Arbeitsaufträge:
A: Nenne alle Personen, die im Artikel über die Irakuntersuchung namentlich erwähnt werden.
B: Beantworte anhand des Artikels über die Irakuntersuchung die folgenden Fragen:
(i) Wer stellte im Unterhaus die Einzelheiten der neuen Untersuchung vor?
(ii) Wer leitet die Kommission?
(iii) Wie bezeichnete Blair es, dass die neue Untersuchung noch einmal das Terrain von Lord Huttons Untersuchung abschreite?
C: Gib den Artikel über die Irakuntersuchung von „Blair lässt die“ bis „im Irak einzusetzen.“ wortgetreu wieder.

Ausgangstext:
------------------------------------------------------------

Blair lässt die Geheimdienstinformationen über Iraks Waffen prüfen – aber nicht die Rolle der Regierung

Im britischen Unterhaus gab es am Dienstag wieder einmal Hohngelächter und Protest für die Regierung. Der Grund: Außenminister Jack Straw stellte die Einzelheiten einer neuen Irakuntersuchung vor. Blair hatte zuvor wachsendem Druck nachgegeben und in die Untersuchung eingewilligt. Ihm war kaum etwas anderes übrig geblieben, nachdem sein Freund George W. Bush angekündigt hatte, eine Kommission wegen der fehlenden Waffenfunde im Irak einzusetzen.

Nun gibt es um Auftrag, Umfang und Form der neuen Untersuchung heftigen Streit. Blair hat sie auf die Prüfung der Geheimdienstberichte der Vorkriegsphase und die Diskrepanzen mit der nach dem Krieg vorgefundenen Situation beschränkt. Die Frage, ob die Geheimdienstberichte von der Regierung zur Legitimierung des Krieges missbraucht wurden, sowie der Streit um die Rechtsgrundlagen des Krieges bleiben ausgeklammert. Leiter der Kommission ist Lord Robin Butler, der als Chef des „Cabinet Office“ unter mehreren Premierministern diente.

Die Liberaldemokraten, die im Unterhaus gegen die Kriegsentscheidung gestimmt hatten, wollten „die Kompetenz und das Urteil des Premiers“ zum Gegenstand der Untersuchung machen. Eine Kommission, die weder die Arbeitsweise der Regierung noch den Gebrauch, den sie von Geheimdienstinformationen machte, überprüfe, werde nach der Furore über den als einseitig empfundenen Hutton-Bericht „schwerlich das Vertrauen der Öffentlichkeit haben", warnte der Sprecher der Liberaldemokraten, Menzies Campbell, im Unterhaus. Blair lehnte dies ab: „Man kann nicht untersuchen, ob der Krieg richtig war oder nicht. Dies ist etwas, was die Regierung und das Parlament entscheiden müssen", sagte der Premier am Dienstag in einer Anhörung des Verbindungsausschusses, dem alle Ausschussvorsitzenden des Unterhauses angehören. Blair bezeichnete es ausdrücklich als „unnötig", dass die neue Untersuchung noch einmal das Terrain von Lord Huttons Untersuchung abschreite. Hutton habe entschieden, dass die Regierung die Geheimdienstberichte nicht „aufgebauscht" habe. Doch für viele Beobachter hat gerade der politische Umgang mit den Geheimdienstinformationen Fragen aufgeworfen, für die sich Hutton als nicht zuständig erklärte.

------------------------------------------------------------

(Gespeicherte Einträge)
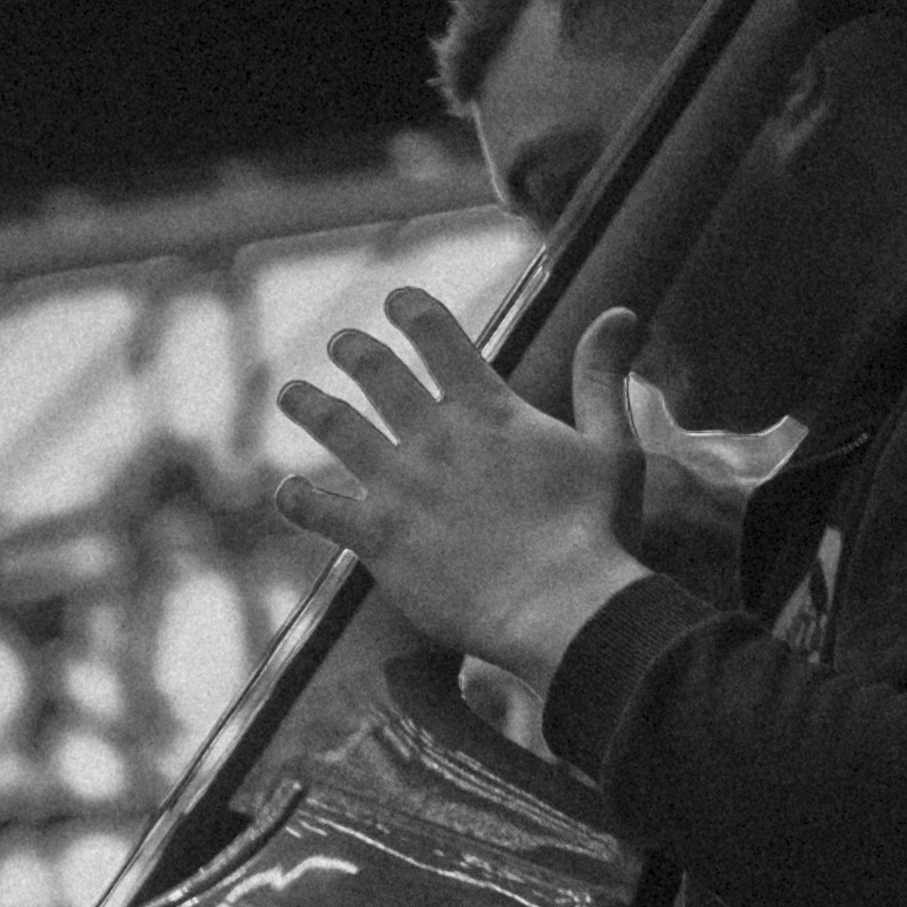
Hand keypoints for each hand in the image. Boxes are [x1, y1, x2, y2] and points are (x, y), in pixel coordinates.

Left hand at [270, 296, 671, 690]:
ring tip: (292, 394)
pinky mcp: (378, 539)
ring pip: (338, 429)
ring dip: (311, 406)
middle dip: (356, 351)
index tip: (397, 300)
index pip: (439, 338)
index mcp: (488, 409)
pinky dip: (298, 500)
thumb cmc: (596, 532)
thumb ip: (602, 378)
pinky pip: (321, 511)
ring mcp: (400, 486)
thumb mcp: (613, 446)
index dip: (414, 312)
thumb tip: (621, 313)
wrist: (561, 606)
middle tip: (343, 342)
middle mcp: (435, 437)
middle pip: (378, 374)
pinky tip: (284, 493)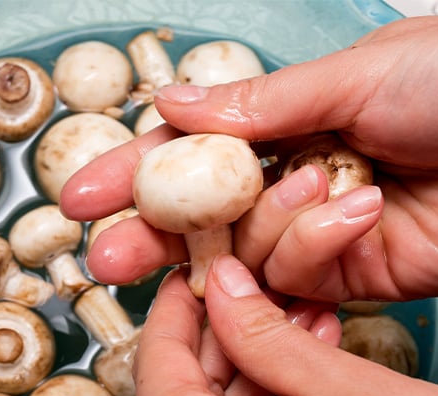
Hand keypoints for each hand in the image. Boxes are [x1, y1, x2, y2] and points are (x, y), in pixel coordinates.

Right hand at [60, 16, 437, 301]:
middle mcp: (285, 182)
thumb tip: (172, 106)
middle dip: (149, 238)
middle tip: (106, 257)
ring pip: (245, 252)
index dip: (133, 173)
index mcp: (281, 126)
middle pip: (197, 220)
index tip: (82, 196)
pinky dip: (315, 245)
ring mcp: (310, 234)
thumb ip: (257, 105)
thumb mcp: (351, 77)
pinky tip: (354, 213)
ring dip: (269, 224)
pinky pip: (297, 275)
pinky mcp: (342, 276)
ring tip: (317, 187)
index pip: (189, 154)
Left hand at [134, 254, 437, 395]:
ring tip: (298, 323)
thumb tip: (225, 288)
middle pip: (185, 392)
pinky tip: (305, 370)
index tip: (192, 279)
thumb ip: (262, 334)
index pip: (157, 365)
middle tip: (254, 293)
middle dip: (225, 335)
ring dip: (254, 367)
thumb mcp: (337, 385)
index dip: (173, 310)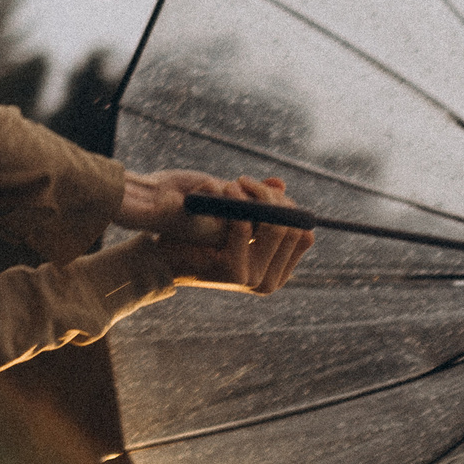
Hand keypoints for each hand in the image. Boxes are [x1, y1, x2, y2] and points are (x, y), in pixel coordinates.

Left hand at [121, 170, 312, 294]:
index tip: (263, 189)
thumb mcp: (235, 220)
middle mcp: (271, 282)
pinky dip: (235, 202)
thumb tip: (279, 183)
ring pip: (275, 225)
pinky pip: (245, 226)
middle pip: (293, 227)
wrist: (159, 256)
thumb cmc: (197, 238)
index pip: (304, 233)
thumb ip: (259, 204)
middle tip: (243, 181)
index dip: (288, 206)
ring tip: (231, 185)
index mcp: (277, 273)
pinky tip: (223, 191)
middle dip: (271, 197)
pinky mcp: (235, 273)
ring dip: (255, 197)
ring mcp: (254, 280)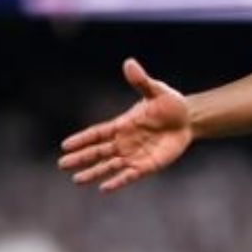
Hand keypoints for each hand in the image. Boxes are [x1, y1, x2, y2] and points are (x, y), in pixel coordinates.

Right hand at [58, 58, 192, 191]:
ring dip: (94, 173)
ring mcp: (134, 155)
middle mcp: (123, 142)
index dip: (82, 139)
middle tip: (62, 165)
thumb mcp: (156, 91)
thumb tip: (129, 63)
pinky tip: (104, 188)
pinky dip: (117, 181)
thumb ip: (141, 82)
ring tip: (77, 180)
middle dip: (80, 158)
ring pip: (109, 166)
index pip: (97, 133)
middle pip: (97, 152)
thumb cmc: (170, 105)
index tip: (65, 145)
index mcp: (122, 125)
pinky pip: (129, 175)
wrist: (189, 119)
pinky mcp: (147, 165)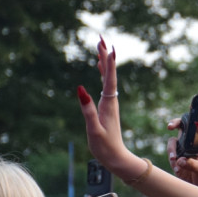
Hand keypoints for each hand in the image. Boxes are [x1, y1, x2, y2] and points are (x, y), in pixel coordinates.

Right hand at [76, 38, 143, 180]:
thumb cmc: (105, 147)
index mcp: (108, 104)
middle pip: (109, 74)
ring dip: (104, 62)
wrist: (116, 158)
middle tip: (101, 37)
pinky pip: (104, 85)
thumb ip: (87, 110)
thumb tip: (81, 89)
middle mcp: (111, 100)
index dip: (108, 63)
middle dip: (104, 56)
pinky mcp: (106, 107)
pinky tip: (99, 68)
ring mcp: (109, 103)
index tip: (107, 46)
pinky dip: (102, 74)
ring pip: (107, 78)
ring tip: (100, 46)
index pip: (109, 79)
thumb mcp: (94, 129)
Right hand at [165, 119, 197, 191]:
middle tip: (170, 129)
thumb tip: (180, 160)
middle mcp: (191, 145)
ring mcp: (182, 152)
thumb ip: (193, 165)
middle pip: (178, 131)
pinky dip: (173, 164)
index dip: (182, 121)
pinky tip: (179, 171)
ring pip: (172, 145)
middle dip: (172, 128)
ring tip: (177, 165)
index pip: (192, 127)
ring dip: (172, 153)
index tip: (172, 125)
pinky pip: (171, 158)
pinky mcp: (176, 161)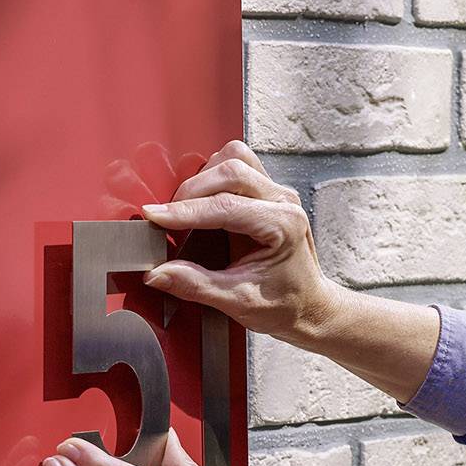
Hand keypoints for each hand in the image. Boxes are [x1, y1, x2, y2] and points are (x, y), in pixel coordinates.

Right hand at [141, 139, 347, 344]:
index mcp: (282, 225)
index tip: (155, 216)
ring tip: (186, 208)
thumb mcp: (238, 302)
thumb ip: (195, 285)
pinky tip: (204, 201)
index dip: (184, 211)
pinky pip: (238, 166)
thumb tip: (157, 273)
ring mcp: (276, 192)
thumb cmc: (286, 305)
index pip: (224, 206)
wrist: (310, 307)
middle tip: (166, 219)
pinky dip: (214, 177)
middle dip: (190, 192)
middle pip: (229, 171)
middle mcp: (282, 200)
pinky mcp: (267, 192)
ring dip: (204, 178)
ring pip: (234, 158)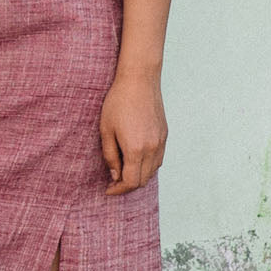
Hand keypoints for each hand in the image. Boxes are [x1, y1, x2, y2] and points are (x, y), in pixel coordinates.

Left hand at [99, 72, 166, 194]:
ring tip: (123, 171)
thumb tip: (115, 175)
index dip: (118, 190)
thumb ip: (110, 155)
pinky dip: (147, 166)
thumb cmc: (118, 102)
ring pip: (152, 172)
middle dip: (127, 186)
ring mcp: (160, 142)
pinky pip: (158, 159)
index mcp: (135, 149)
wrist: (140, 80)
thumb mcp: (106, 130)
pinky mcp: (164, 135)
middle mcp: (152, 149)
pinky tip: (136, 160)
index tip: (108, 189)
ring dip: (138, 176)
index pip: (130, 182)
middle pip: (142, 180)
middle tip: (113, 182)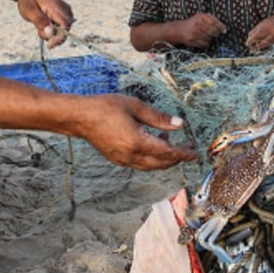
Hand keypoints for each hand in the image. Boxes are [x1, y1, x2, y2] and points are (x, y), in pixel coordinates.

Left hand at [19, 0, 74, 47]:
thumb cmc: (29, 0)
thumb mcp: (28, 9)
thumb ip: (39, 20)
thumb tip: (50, 33)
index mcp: (56, 6)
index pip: (65, 24)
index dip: (60, 37)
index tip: (49, 45)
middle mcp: (65, 9)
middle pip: (66, 30)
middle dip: (53, 36)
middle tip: (38, 31)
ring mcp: (67, 13)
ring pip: (63, 32)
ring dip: (51, 34)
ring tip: (39, 25)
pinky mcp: (65, 17)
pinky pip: (61, 29)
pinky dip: (52, 31)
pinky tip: (44, 24)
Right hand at [80, 95, 197, 169]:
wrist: (79, 117)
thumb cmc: (105, 107)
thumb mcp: (135, 106)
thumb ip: (158, 117)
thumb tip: (179, 125)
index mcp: (136, 142)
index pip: (167, 153)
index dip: (182, 154)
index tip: (194, 153)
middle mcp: (130, 155)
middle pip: (161, 163)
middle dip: (176, 157)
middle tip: (187, 146)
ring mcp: (123, 160)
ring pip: (151, 166)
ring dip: (164, 158)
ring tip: (170, 141)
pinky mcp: (118, 159)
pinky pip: (141, 163)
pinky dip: (152, 157)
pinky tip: (153, 143)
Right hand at [180, 13, 227, 48]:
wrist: (180, 30)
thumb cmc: (195, 23)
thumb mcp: (202, 17)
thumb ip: (213, 20)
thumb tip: (224, 29)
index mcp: (200, 16)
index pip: (214, 22)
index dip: (221, 27)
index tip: (224, 31)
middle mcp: (197, 24)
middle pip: (212, 31)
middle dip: (216, 34)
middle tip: (216, 34)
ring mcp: (194, 32)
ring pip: (209, 38)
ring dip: (210, 39)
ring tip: (206, 36)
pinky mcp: (191, 40)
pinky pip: (204, 44)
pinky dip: (206, 43)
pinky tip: (203, 40)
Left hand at [245, 13, 273, 52]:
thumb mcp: (266, 21)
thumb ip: (257, 29)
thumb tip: (249, 37)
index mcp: (268, 25)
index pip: (256, 35)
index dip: (250, 41)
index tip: (247, 43)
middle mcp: (273, 32)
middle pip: (261, 42)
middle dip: (255, 46)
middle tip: (250, 48)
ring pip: (266, 45)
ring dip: (259, 48)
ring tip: (254, 50)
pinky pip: (271, 46)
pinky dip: (266, 48)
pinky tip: (262, 49)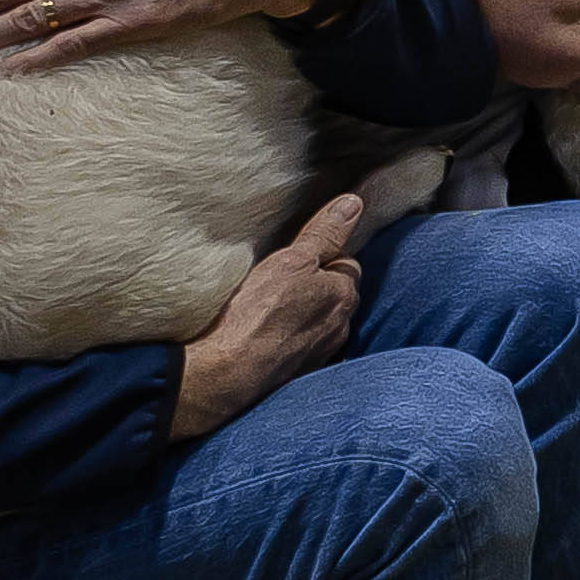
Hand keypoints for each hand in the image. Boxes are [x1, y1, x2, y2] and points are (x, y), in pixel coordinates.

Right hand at [171, 195, 368, 440]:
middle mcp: (340, 326)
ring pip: (320, 322)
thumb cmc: (257, 313)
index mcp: (343, 294)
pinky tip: (269, 337)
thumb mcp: (291, 260)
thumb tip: (353, 204)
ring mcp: (321, 353)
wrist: (226, 374)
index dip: (322, 258)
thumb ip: (324, 234)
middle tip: (283, 282)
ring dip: (304, 314)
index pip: (346, 263)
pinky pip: (303, 348)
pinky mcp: (300, 374)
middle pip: (336, 295)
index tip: (297, 258)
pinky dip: (291, 340)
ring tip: (272, 310)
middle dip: (318, 287)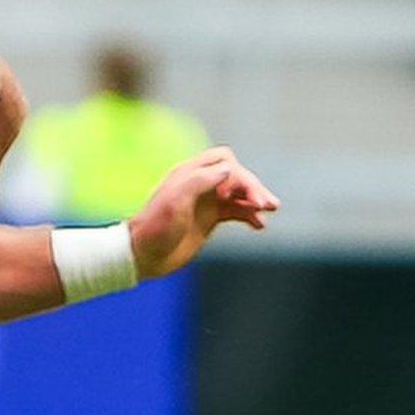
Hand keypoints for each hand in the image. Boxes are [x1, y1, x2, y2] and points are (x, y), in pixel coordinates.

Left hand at [126, 146, 278, 280]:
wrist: (143, 255)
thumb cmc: (156, 226)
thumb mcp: (175, 201)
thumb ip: (200, 180)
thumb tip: (230, 168)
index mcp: (189, 173)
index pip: (223, 160)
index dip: (234, 174)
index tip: (227, 196)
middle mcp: (200, 184)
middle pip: (236, 176)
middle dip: (253, 187)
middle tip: (268, 205)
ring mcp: (206, 202)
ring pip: (238, 193)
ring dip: (255, 199)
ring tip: (270, 209)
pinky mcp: (209, 219)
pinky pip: (236, 211)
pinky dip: (250, 215)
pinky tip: (260, 225)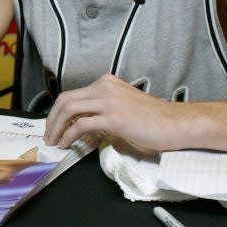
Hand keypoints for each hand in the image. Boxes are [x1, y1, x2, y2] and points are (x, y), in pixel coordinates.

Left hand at [44, 74, 181, 151]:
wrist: (178, 123)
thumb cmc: (155, 119)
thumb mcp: (123, 105)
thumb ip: (103, 108)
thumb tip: (82, 122)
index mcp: (106, 83)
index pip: (72, 94)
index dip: (57, 111)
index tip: (53, 125)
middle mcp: (105, 87)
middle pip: (65, 100)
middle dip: (52, 119)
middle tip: (48, 135)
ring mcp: (109, 101)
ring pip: (70, 109)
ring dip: (57, 127)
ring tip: (54, 141)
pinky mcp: (114, 117)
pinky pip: (82, 124)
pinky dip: (69, 134)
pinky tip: (67, 143)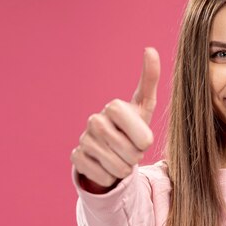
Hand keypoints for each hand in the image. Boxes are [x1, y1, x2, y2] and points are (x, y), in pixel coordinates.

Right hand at [70, 47, 160, 190]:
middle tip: (131, 149)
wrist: (111, 150)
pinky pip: (102, 176)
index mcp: (114, 106)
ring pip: (117, 167)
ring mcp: (83, 139)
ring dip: (124, 168)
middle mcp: (94, 120)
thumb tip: (150, 49)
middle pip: (130, 153)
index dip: (145, 142)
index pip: (143, 137)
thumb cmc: (133, 127)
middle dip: (136, 157)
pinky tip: (105, 165)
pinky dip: (109, 176)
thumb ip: (150, 79)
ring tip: (120, 157)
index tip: (142, 138)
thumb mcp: (145, 106)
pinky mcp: (75, 157)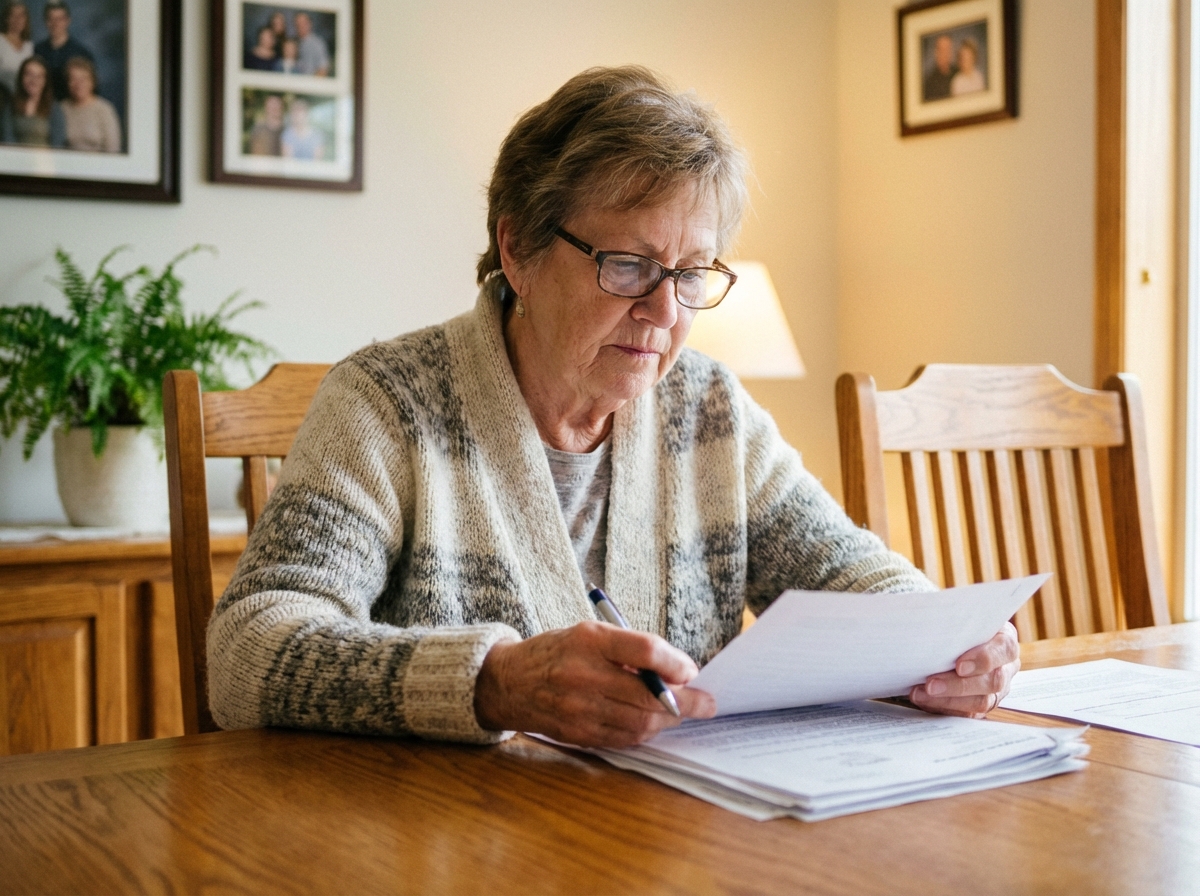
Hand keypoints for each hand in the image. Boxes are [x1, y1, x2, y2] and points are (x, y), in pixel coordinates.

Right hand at [474, 621, 716, 746]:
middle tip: (707, 703)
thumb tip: (678, 671)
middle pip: (647, 695)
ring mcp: (579, 708)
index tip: (692, 670)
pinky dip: (645, 732)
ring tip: (681, 713)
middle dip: (685, 702)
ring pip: (639, 722)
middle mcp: (583, 675)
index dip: (675, 662)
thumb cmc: (559, 652)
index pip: (644, 650)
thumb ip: (630, 648)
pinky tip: (652, 723)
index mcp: (589, 641)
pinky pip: (623, 738)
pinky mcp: (577, 733)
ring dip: (667, 720)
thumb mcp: (590, 633)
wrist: (509, 682)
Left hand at [910, 621, 1019, 718]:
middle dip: (958, 685)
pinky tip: (923, 699)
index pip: (1004, 649)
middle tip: (931, 684)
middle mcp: (1005, 666)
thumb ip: (952, 620)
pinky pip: (967, 713)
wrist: (951, 639)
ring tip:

------------------------------------------------------------

Lösungen:
A:
- Blair
- Jack Straw
- George W. Bush
- Lord Robin Butler
- Menzies Campbell
- Lord Hutton

B:
(i) Außenminister Jack Straw
(ii) Lord Robin Butler
(iii) Als „unnötig“

C:
Blair lässt die Geheimdienstinformationen über Iraks Waffen prüfen – aber nicht die Rolle der Regierung

Im britischen Unterhaus gab es am Dienstag wieder einmal Hohngelächter und Protest für die Regierung. Der Grund: Außenminister Jack Straw stellte die Einzelheiten einer neuen Irakuntersuchung vor. Blair hatte zuvor wachsendem Druck nachgegeben und in die Untersuchung eingewilligt. Ihm war kaum etwas anderes übrig geblieben, nachdem sein Freund George W. Bush angekündigt hatte, eine Kommission wegen der fehlenden Waffenfunde im Irak einzusetzen.